I often wonder,
If it's because the people involved in this are usually afraid to discuss anything about themselves?
In all honesty, researchers in this "community" are harder on each other, than the general public, or scientists ever thought of being. While I do not enjoy the idea of discussing my life, I think many outside of this research have found me easier to talk to, simply because I have.
Is "Community" a good word?
To describe the collective group of those who have thrown their hats into the ring trying to solve the mystery of bigfoot??
I am not really sure to be honest. This collective group spends more time beating up on each other, and just being rude in general - than we act like a community.
Take my situation for example.
At the beginning of this year, my personal life was put under the "microscope" by a select group of individuals. I had many telling me I needed to respond, and respond publically. I had others, telling me to not respond and let it go away..
I did both. I responded publically, and then I simply took a break from it all.
The discussion of my personal life continued but, I simply started spending my time elsewhere. Elsewhere being any place other than the various message boards, other than my own. I was not being bashed by the "general public", I was being attacked, and attacked viciously by a few within this community. Why? Who knows the real reason for it all.. At this point, I simply do not care either.
I must be honest and tell you all, I do owe that "select group" a big Thank you!!
Why you ask? Well, because while they were doing their level best to hurt me personally and professionally, I met someone who has changed my life, for the better.
That's right. While this group thought they had chased me away, I had simply been busy, having a life seperate from this research.
Sometimes we are suprised by those who enter our lives.
I became friends with a fellow researcher on a site I frequented often. We became friends, slowly. Yeah I was a bit reluctant to take on any "new friends". But, this person understood what I was going through, and was happy to simply be my friend. We talked for hours about everything bigfoot, and just life in general. He very quickly became someone I knew I could always confide in.. I even began looking forward to our conversations. It felt good to laugh, and even better knowing I could make someone else laugh.
These last few months have been very exciting for me, and exhausting all at the sametime. What's even better, the happiness I have felt because of this person, has far outweighed any hurt feelings I may have had otherwise.

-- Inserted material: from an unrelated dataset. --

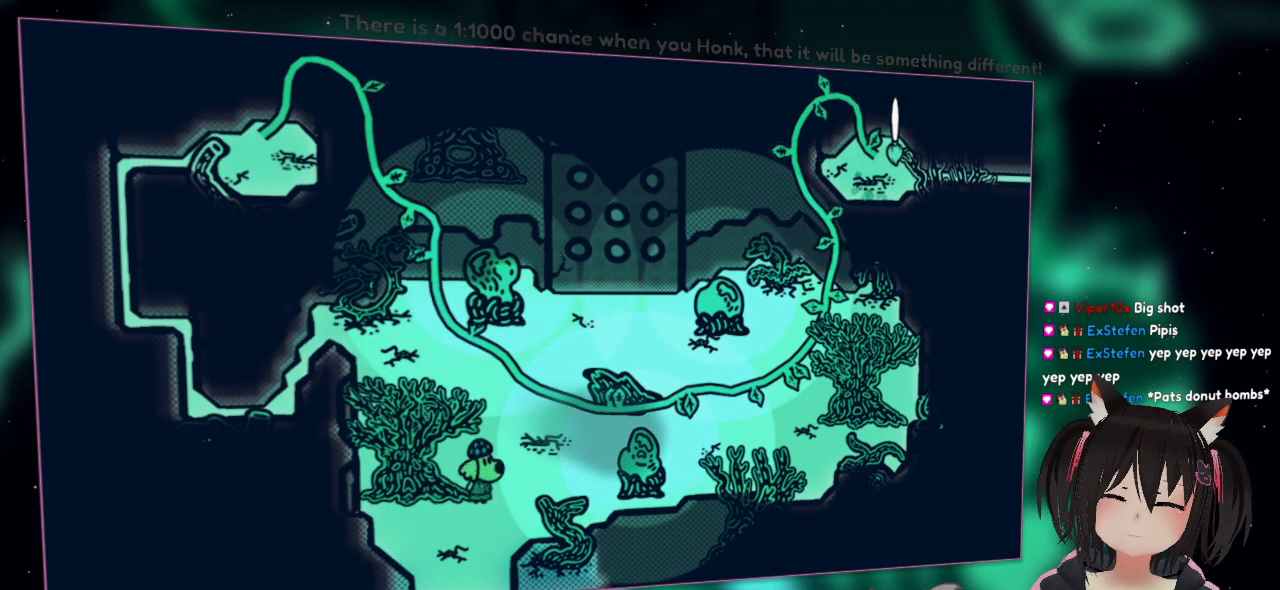
{"buttons": [], "left_stick": "up-right", "right_stick": "center", "events": [[17, "R2", "up"]]}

Why am I telling you all this?
Because I have happy news. This woman (who has been focused like a snipers scope on the field of bigfoot research) is getting married!!!
This friend and fellow researcher named Wayne has asked me to be his wife, in August of this year, and I happily accepted. With Wayne I have the best of both worlds. I am madly in love with this man, he is my best friend and he is also as interested in the mystery of bigfoot.. So, I have it all!! I will be moving to the State of Ohio the day after the Texas Conference in October, and we will be husband and wife Sept 5th of 2010. My support of the TBRC will remain, although I will no longer be an active member of the group. I will however hold an Associate Membership. The TBRC has been like a second family to me, and I will always be an staunch supporter of the credible work being done by this group of dedicated individuals.

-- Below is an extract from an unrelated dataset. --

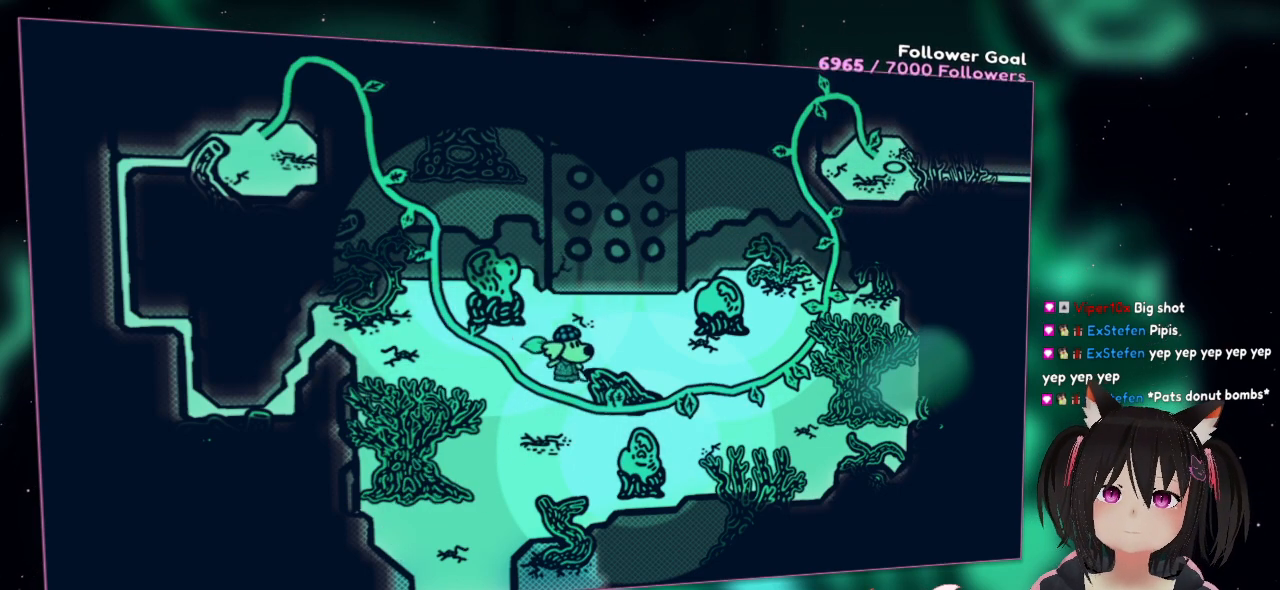
{"buttons": [], "left_stick": "right", "right_stick": "center", "events": [[133, "left_stick", "right"]]}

So, while my life has had its share of ups and downs this year,
I am just as happy to share the good news in my life. Maybe if there was more good news in this "community" and, people willing to talk about it, there would actually be something more correctly described as a "community".
Is this article important to the field of Bigfoot Research?
No. Not in the slightest.
I even have my reservations about telling people this news. I'm sure the group from earlier this year will say I am "self-promoting", or they will use this as yet one more way to try and hurt me publically. They still enjoy holding their grudge and using their positions of authority to try and hurt me on a personal level.
I'm discussing this,
Because my news goes a long way to proving, researchers of this mystery animal have normal lives, just like everyone else. Maybe if we were not so afraid of the people outside of this community, and less anxious to find what we don't like about each other,
Maybe we would come across as less "mysterious" to the general public, and appear less crazy.